Printing & Design Tips: SEPTEMBER 2006, #62

What is a Perfecting Press?

A perfecting press is a press that prints both sides of a sheet in one pass. A web press (roll-fed press) is always a perfecting press because the roll of paper only travels through the press once, and both sides of the sheet are printed as the paper flies through it. A perfecting web press is commonly used to print newspapers.

In the sheetfed arena, a two-color press that can perfect may print black on both sides of the sheet, or it may print a PMS color on both sides of the sheet. It may also print different colors on the two sides of the press sheet. The key is that both sides are printed at once.

This process becomes particularly useful on a multi-unit press, such as a ten-color sheetfed press. Such a press can print four process colors on each side of the sheet at the same time plus a varnish or a PMS color on each side as well. A good choice for such a press would be a sixteen-page process-color booklet (eight pages on each side of the press sheet receiving four colors as the sheet passes through the press). Your pressman will not need to print one side of the sheet, wash up the press and change the plates, and then “back-up the sheet” (print the opposite side of the sheet when the first pass is dry). The whole job can be printed at once. This will save time and money. However, not all printers have such elaborate presses.

On a perfecting sheetfed press the pressman usually (but not always) can change the color configuration, and various presses allow for a number of different variations. A six-unit press, for instance, can print four colors on one side of the sheet and two colors (two of the same colors as are printed on the other side of the sheet or two different colors) on the back of the sheet. Or the press can be configured to print three colors on one side and three on the other, or five on one side and one on the other. You could also print six colors on one side (perhaps four process colors, a dull varnish, and a gloss varnish) and then print the back of the sheet when it is dry in whatever fashion you choose. Keep in mind that while these are the potential color configurations, not all perfecting presses can be set up to accommodate all of these options. Work closely with your printer to design the most efficient way to print your job on his particular press.

What is the Difference Between a Form and a Signature?

Imagine that you are on a press inspection. Your printer pulls a sheet from the press and hands it to you for your approval. It has four pages across the top of one side of the sheet and four more pages “in-line” immediately below. When the back of the sheet has been printed, and the sheet has been folded and trimmed, you will have a sixteen-page booklet (made from a flat press sheet with eight pages on the front and eight pages on the back).

Technically, the flat sheet the printer hands you contains one “form” on either side of the sheet (i.e., eight pages on each side). When the form has been folded and trimmed and the pages are in readable, consecutive order, that booklet is a “signature.” Of course, your entire job (a perfect-bound book, for instance) may be composed of ten or twenty of these signatures, stacked on top of one another and then bound.

What is Foil Stamping?

When you want a flashy metallic effect in a solid area or perhaps a rule surrounding an invitation to make it stand out, what are your options? You can use a metallic ink. However, metallic inks become dull as they are absorbed into the paper during the offset process, and they also tarnish as they oxidize just like certain types of jewelry.
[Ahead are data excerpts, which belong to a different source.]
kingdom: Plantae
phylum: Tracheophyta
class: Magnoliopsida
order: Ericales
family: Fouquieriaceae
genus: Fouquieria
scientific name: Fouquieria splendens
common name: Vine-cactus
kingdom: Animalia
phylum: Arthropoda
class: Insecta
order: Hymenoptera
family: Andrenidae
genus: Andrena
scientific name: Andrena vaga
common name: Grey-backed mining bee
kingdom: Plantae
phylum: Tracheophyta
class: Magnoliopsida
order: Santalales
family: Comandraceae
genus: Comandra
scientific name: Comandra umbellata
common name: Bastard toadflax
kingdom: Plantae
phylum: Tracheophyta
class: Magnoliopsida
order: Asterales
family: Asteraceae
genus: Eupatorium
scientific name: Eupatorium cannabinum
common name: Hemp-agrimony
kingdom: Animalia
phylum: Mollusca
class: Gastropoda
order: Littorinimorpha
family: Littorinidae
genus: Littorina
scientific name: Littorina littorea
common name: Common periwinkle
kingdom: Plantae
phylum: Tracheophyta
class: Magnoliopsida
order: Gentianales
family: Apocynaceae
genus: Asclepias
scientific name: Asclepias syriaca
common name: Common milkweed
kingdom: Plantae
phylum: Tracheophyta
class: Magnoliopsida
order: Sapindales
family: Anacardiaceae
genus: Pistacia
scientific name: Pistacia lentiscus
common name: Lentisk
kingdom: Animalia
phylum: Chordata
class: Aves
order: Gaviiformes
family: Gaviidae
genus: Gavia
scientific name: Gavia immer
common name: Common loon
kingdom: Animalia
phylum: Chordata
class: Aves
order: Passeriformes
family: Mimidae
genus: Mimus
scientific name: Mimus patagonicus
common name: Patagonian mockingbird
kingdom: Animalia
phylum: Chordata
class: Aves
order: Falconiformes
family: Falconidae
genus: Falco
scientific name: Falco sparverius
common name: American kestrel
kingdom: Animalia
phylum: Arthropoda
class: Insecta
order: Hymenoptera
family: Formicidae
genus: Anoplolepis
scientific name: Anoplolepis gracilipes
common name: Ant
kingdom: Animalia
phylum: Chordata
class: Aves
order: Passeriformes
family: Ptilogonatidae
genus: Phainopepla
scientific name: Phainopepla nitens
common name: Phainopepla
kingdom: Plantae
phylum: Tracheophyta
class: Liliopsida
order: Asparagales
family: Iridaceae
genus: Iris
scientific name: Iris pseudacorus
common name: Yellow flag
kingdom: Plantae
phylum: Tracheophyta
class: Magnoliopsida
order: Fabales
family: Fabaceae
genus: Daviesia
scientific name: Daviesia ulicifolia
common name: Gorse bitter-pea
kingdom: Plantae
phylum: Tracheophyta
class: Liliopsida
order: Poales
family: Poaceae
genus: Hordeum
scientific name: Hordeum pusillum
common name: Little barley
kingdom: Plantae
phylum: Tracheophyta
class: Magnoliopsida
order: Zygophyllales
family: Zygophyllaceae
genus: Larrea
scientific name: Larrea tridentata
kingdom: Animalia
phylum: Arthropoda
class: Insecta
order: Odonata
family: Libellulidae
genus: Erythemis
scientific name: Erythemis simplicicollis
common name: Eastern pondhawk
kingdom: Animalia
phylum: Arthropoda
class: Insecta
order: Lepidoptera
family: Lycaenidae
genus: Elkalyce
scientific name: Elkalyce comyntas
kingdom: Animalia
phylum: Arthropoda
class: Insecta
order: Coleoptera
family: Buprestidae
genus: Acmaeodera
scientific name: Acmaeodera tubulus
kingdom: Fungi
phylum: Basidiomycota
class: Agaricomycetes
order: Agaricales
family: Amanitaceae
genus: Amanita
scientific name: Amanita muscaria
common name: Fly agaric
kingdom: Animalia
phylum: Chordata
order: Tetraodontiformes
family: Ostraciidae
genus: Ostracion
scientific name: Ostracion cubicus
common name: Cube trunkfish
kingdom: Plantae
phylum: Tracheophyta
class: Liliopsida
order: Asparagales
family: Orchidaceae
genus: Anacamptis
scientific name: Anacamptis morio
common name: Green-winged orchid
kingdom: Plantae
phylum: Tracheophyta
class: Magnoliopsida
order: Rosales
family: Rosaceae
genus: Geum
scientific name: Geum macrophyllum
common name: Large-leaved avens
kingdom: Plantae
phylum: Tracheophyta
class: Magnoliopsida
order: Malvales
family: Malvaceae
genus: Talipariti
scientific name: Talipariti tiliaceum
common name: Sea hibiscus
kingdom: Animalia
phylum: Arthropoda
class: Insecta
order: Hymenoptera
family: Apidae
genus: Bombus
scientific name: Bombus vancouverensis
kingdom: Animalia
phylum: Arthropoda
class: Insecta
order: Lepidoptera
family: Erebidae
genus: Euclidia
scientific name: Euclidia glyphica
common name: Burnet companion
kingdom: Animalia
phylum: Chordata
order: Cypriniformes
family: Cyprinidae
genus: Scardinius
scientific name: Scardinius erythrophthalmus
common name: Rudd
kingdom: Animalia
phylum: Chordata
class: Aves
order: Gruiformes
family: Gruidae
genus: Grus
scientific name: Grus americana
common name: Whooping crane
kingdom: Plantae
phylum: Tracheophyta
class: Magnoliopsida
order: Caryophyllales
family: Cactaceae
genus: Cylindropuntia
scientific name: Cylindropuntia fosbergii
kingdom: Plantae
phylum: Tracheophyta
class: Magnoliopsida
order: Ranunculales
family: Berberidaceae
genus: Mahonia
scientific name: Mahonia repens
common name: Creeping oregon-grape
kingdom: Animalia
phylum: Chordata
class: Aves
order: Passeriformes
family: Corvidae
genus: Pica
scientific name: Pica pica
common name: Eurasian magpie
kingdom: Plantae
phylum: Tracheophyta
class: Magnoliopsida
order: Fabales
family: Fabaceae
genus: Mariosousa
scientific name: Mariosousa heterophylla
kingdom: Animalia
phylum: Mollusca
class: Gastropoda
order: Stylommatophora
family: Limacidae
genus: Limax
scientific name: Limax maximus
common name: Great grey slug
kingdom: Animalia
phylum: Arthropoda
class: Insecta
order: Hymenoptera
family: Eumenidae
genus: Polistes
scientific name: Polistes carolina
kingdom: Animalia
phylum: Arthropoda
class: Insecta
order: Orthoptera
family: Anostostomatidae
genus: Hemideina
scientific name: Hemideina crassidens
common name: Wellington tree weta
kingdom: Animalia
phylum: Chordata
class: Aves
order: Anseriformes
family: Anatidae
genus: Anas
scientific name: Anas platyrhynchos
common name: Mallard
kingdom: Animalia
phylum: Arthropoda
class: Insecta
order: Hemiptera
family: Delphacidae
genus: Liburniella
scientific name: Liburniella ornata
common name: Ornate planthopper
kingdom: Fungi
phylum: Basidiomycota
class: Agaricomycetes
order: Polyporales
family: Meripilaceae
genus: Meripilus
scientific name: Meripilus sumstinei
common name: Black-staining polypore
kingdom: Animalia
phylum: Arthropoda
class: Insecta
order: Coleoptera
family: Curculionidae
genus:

Another process you can use to get a metallic effect is called hot foil stamping. A metal die is made for use in a letterpress (a press for relief printing, in which the printing surface is raised above the non-printing surface). For instance, you might foil stamp a company logo (let’s say the image of a bird above some type). The die hits the foil, punches out a portion of foil the shape of the bird and the type, then lays it against the paper as the press operates. Heat and pressure attach the foil to the substrate.

This process affords a bright, shiny, dense, metallic surface. You have a wide variety of options to choose from that include gold, silver, colored metallics, pearlescent, marble, and geometric patterns. The list goes on.

Keep in mind, however, that since you will probably also offset print a portion of the job, foil stamping will probably require an additional pass through a letterpress. In addition to spending several hundred dollars for the die-making, you will need to factor in the cost of the foil and the extra cost of the letterpress. This is a specialized, expensive process but one that yields a very distinctive and attractive product. Foil stamping could be the focal point of your piece.


[Steven Waxman is a printing consultant. He teaches corporations how to save money buying printing, brokers printing services, and teaches prepress techniques. Steven has been in the printing industry for thirty-three years working as a writer, editor, print buyer, photographer, graphic designer, art director, and production manager.]